◆ **What the task asks**:
Recast every line of the records below as a single numbered list, leaving out the blank lines.

:::

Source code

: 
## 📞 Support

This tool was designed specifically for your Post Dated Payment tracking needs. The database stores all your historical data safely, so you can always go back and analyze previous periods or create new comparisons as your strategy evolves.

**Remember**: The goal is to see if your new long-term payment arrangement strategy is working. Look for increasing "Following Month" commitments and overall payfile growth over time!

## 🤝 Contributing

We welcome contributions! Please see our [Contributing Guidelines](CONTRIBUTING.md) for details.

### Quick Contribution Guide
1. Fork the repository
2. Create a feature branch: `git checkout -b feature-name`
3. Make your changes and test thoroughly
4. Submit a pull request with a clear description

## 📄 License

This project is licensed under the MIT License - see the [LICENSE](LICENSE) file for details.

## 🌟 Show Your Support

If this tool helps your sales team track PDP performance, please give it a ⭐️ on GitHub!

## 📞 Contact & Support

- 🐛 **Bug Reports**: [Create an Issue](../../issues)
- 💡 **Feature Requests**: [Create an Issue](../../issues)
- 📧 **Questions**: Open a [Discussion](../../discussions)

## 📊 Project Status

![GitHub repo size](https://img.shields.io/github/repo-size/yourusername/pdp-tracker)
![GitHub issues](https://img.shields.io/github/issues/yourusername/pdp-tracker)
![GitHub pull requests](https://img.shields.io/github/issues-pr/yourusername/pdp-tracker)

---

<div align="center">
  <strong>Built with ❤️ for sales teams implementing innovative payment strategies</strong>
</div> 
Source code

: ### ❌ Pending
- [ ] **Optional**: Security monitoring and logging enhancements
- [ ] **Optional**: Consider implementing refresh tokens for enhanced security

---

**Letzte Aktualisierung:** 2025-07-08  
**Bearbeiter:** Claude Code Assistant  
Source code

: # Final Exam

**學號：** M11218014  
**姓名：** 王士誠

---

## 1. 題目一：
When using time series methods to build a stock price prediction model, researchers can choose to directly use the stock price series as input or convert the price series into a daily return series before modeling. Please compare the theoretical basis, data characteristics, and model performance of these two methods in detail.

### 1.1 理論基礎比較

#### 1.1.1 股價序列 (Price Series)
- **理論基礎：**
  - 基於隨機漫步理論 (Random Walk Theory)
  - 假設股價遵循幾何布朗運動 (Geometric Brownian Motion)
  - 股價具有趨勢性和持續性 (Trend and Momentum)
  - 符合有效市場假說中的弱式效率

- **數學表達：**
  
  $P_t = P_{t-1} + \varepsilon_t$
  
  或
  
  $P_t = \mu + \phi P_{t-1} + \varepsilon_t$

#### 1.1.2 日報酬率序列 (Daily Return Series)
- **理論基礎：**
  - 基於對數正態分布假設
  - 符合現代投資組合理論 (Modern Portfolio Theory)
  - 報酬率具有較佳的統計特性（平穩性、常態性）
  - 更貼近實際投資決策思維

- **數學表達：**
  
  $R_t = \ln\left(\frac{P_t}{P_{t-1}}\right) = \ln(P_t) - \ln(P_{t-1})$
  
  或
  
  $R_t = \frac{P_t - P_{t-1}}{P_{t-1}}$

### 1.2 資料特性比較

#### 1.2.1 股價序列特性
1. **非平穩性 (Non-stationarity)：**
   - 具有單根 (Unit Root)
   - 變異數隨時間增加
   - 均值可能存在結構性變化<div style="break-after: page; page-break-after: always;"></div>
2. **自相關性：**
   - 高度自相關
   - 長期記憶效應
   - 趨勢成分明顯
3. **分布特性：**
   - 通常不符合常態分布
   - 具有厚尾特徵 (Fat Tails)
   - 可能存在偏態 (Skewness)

:::

◆ **Task response**:
1. Source code
2. : 
3. ## 📞 Support
4. This tool was designed specifically for your Post Dated Payment tracking needs. The database stores all your historical data safely, so you can always go back and analyze previous periods or create new comparisons as your strategy evolves.
5. **Remember**: The goal is to see if your new long-term payment arrangement strategy is working. Look for increasing "Following Month" commitments and overall payfile growth over time!
6. ## 🤝 Contributing
7. We welcome contributions! Please see our [Contributing Guidelines](CONTRIBUTING.md) for details.
8. ### Quick Contribution Guide
9. 1. Fork the repository
10. 2. Create a feature branch: `git checkout -b feature-name`
11. 3. Make your changes and test thoroughly
12. 4. Submit a pull request with a clear description
13. ## 📄 License
14. This project is licensed under the MIT License - see the [LICENSE](LICENSE) file for details.
15. ## 🌟 Show Your Support
16. If this tool helps your sales team track PDP performance, please give it a ⭐️ on GitHub!
17. ## 📞 Contact & Support
18. - 🐛 **Bug Reports**: [Create an Issue](../../issues)
19. - 💡 **Feature Requests**: [Create an Issue](../../issues)
20. - 📧 **Questions**: Open a [Discussion](../../discussions)
21. ## 📊 Project Status
22. ![GitHub repo size](https://img.shields.io/github/repo-size/yourusername/pdp-tracker)
23. ![GitHub issues](https://img.shields.io/github/issues/yourusername/pdp-tracker)
24. ![GitHub pull requests](https://img.shields.io/github/issues-pr/yourusername/pdp-tracker)
25. ---
26. <div align="center">
27.   <strong>Built with ❤️ for sales teams implementing innovative payment strategies</strong>
28. </div> 
29. Source code
30. : ### ❌ Pending
31. - [ ] **Optional**: Security monitoring and logging enhancements
32. - [ ] **Optional**: Consider implementing refresh tokens for enhanced security
33. ---
34. **Letzte Aktualisierung:** 2025-07-08  
35. **Bearbeiter:** Claude Code Assistant  
36. Source code
37. : # Final Exam
38. **學號：** M11218014  
39. **姓名：** 王士誠
40. ---
41. ## 1. 題目一：
42. When using time series methods to build a stock price prediction model, researchers can choose to directly use the stock price series as input or convert the price series into a daily return series before modeling. Please compare the theoretical basis, data characteristics, and model performance of these two methods in detail.
43. ### 1.1 理論基礎比較
44. #### 1.1.1 股價序列 (Price Series)
45. - **理論基礎：**
46.   - 基於隨機漫步理論 (Random Walk Theory)
47.   - 假設股價遵循幾何布朗運動 (Geometric Brownian Motion)
48.   - 股價具有趨勢性和持續性 (Trend and Momentum)
49.   - 符合有效市場假說中的弱式效率
50. - **數學表達：**
51.   $P_t = P_{t-1} + \varepsilon_t$
52.   或
53.   $P_t = \mu + \phi P_{t-1} + \varepsilon_t$
54. #### 1.1.2 日報酬率序列 (Daily Return Series)
55. - **理論基礎：**
56.   - 基於對數正態分布假設
57.   - 符合現代投資組合理論 (Modern Portfolio Theory)
58.   - 報酬率具有較佳的統計特性（平穩性、常態性）
59.   - 更貼近實際投資決策思維
60. - **數學表達：**
61.   $R_t = \ln\left(\frac{P_t}{P_{t-1}}\right) = \ln(P_t) - \ln(P_{t-1})$
62.   或
63.   $R_t = \frac{P_t - P_{t-1}}{P_{t-1}}$
64. ### 1.2 資料特性比較
65. #### 1.2.1 股價序列特性
66. 1. **非平穩性 (Non-stationarity)：**
67.    - 具有單根 (Unit Root)
68.    - 變異數隨時間增加
69.    - 均值可能存在結構性變化<div style="break-after: page; page-break-after: always;"></div>
70. 2. **自相關性：**
71.    - 高度自相關
72.    - 長期記憶效應
73.    - 趨勢成分明顯
74. 3. **分布特性：**
75.    - 通常不符合常態分布
76.    - 具有厚尾特徵 (Fat Tails)
77.    - 可能存在偏態 (Skewness)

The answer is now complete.